I give him a thumbs-up, then yell, "Do you know what time it is?" But his back is already turned, and the wind and river drown my voice. We're confident in our bike-laden boats now, and the rough-water paddle is good fun. We take out smoothly just above the surf, our transitions now fast and fluid, and ride the last few miles of wide, lupine-lined beach toward Yakutat. A couple of hikers pass, then a few people on four-wheelers, all staring at us with our weird bikes, weather-tortured skin, dirty clothes, and salty hair and my eagle feather flying like a flag for the wild.

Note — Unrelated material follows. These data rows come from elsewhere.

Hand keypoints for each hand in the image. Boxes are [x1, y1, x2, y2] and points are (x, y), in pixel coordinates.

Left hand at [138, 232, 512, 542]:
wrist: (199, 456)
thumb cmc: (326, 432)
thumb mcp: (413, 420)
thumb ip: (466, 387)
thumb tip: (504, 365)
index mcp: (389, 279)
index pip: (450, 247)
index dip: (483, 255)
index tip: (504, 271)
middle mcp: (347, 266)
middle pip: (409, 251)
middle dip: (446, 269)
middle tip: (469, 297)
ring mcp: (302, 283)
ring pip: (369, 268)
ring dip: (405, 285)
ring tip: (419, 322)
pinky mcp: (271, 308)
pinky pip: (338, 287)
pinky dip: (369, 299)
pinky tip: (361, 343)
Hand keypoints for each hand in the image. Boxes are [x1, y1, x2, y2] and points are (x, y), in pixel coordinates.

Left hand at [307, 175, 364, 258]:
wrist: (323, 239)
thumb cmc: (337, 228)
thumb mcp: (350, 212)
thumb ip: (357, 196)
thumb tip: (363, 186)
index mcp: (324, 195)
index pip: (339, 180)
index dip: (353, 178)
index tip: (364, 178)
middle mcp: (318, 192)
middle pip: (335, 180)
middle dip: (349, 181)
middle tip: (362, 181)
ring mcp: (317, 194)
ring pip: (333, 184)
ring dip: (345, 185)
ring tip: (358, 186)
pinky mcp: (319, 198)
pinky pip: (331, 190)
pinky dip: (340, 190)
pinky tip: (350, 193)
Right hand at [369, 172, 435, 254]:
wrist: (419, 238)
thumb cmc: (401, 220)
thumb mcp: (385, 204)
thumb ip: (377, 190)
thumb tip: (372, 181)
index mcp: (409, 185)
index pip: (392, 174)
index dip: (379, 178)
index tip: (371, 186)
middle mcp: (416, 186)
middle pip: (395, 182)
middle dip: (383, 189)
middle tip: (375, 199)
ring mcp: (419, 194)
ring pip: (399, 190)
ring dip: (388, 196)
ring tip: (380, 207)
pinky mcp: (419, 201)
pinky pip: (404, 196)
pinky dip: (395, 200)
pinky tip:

Encountering humans again is jarring; the fisherman was the first person we've seen in five days. I look at the scintillating waves, our constant companions, and it hits me that we won't be living to their rhythm anymore, won't be staring at the forever sky, at wolf tracks in the sand, or at mountains bigger than mountains are supposed to be. We won't be waking to brown bears. If the measure of a place's greatness is how much it makes us forget the rest of the world, the Lost Coast ranks with the best we have left. As we stand on the beach watching the waves and whales in the distance, not ready to leave just yet, Ryan says something about it being the best trip he's ever taken. For the past five timeless days, our concerns have been elemental--wind, tides, water, firewood, and avoiding the digestive tracts of grizzlies. Simple. Just like I promised.